▶ TASK TO COMPLETE
In the entries that follow, find the word "Atualizar" and report each line it is on.

Data records
# # #

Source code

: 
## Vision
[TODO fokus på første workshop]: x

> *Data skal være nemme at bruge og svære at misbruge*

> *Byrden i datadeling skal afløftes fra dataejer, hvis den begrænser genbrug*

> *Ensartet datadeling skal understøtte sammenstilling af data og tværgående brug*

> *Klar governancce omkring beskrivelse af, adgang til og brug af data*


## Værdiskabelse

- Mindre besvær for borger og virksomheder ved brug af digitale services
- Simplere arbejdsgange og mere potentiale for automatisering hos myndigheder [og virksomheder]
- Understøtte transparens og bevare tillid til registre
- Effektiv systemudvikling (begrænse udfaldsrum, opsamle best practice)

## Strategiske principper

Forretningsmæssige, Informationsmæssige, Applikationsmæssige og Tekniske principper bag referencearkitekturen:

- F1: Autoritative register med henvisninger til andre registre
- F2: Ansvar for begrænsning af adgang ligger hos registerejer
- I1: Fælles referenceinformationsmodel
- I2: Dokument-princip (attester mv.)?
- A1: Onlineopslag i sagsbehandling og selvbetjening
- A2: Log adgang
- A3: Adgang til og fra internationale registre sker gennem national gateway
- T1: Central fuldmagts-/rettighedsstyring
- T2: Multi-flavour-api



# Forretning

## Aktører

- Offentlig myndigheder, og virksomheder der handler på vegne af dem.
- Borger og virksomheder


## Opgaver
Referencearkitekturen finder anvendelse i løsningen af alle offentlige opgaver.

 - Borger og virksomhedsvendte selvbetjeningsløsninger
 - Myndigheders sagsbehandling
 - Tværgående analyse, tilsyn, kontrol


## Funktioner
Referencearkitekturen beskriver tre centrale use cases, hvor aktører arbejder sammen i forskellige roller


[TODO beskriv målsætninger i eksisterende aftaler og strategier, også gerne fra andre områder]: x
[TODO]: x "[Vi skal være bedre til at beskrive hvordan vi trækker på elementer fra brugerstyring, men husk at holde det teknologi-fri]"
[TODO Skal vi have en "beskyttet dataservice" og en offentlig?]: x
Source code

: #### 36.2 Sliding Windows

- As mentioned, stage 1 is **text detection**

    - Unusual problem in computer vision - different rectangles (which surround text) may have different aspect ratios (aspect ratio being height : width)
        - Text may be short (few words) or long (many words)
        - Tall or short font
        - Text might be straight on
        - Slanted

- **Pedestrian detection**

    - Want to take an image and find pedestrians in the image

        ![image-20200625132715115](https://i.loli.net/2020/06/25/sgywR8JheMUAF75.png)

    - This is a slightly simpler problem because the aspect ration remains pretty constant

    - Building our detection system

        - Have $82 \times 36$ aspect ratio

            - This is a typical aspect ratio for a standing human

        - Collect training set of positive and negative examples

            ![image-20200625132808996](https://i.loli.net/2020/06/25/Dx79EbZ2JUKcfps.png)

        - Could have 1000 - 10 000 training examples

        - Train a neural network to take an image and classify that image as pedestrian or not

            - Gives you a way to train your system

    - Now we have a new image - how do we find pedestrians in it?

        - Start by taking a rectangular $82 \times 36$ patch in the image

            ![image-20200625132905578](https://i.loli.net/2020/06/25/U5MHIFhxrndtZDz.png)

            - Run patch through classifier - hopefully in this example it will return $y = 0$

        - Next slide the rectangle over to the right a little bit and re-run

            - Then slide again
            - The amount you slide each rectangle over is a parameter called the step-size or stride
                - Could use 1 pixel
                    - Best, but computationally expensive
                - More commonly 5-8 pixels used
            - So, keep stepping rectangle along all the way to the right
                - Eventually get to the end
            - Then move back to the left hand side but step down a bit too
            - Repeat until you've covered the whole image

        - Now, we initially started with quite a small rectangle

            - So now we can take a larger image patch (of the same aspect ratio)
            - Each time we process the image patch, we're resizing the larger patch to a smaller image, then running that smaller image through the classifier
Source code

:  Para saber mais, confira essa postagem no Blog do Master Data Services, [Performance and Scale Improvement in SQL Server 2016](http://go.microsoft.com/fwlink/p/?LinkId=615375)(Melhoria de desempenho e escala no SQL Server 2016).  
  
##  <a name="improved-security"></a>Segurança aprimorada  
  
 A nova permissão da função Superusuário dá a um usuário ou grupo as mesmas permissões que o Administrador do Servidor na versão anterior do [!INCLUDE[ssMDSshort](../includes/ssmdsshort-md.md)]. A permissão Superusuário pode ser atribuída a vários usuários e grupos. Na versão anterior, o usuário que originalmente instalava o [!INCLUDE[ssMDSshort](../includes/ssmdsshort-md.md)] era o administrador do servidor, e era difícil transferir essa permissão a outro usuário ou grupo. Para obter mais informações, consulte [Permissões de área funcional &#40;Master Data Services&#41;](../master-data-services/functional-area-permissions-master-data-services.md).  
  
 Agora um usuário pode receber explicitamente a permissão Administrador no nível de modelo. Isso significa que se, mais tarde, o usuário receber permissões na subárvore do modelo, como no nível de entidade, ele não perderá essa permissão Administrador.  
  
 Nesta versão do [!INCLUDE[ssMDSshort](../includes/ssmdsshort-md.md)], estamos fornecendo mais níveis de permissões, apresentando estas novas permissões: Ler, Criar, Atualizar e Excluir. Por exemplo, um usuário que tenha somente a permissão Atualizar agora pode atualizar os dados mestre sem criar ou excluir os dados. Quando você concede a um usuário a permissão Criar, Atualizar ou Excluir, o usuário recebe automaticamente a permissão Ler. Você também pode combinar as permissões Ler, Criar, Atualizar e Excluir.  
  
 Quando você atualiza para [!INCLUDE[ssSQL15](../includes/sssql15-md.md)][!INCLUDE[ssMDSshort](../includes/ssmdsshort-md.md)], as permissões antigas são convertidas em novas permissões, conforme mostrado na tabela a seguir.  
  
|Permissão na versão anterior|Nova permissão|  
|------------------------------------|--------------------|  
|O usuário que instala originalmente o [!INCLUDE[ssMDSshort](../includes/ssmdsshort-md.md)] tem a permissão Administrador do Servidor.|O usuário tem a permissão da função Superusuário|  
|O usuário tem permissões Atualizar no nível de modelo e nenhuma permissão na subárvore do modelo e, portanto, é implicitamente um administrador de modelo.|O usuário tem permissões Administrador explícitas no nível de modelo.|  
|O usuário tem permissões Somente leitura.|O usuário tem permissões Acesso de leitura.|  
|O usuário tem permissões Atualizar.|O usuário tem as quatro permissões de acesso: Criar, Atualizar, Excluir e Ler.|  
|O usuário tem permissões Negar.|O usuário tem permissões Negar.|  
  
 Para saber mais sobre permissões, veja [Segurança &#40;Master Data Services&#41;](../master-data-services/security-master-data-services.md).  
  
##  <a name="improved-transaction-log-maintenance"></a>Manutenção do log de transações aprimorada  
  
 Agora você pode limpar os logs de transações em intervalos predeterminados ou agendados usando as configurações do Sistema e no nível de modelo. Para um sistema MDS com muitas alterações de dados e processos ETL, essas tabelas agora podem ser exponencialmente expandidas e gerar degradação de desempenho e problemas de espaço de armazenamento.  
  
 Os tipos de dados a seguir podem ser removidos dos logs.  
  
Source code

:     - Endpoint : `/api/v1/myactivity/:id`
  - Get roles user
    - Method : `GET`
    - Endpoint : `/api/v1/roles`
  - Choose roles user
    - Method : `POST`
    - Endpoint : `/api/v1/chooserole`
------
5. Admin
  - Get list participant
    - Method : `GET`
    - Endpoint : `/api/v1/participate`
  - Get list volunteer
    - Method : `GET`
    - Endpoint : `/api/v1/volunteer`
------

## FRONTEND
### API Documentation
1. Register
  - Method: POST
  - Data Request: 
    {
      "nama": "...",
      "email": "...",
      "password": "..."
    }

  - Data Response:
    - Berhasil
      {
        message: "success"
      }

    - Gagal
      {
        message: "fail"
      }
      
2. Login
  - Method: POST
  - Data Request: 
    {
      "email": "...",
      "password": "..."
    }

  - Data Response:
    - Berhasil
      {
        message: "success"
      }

# # #

▶ SOLUTION
 Nesta versão do [!INCLUDE[ssMDSshort](../includes/ssmdsshort-md.md)], estamos fornecendo mais níveis de permissões, apresentando estas novas permissões: Ler, Criar, Atualizar e Excluir. Por exemplo, um usuário que tenha somente a permissão Atualizar agora pode atualizar os dados mestre sem criar ou excluir os dados. Quando você concede a um usuário a permissão Criar, Atualizar ou Excluir, o usuário recebe automaticamente a permissão Ler. Você também pode combinar as permissões Ler, Criar, Atualizar e Excluir.  
|O usuário tem permissões Atualizar no nível de modelo e nenhuma permissão na subárvore do modelo e, portanto, é implicitamente um administrador de modelo.|O usuário tem permissões Administrador explícitas no nível de modelo.|  
|O usuário tem permissões Atualizar.|O usuário tem as quatro permissões de acesso: Criar, Atualizar, Excluir e Ler.|  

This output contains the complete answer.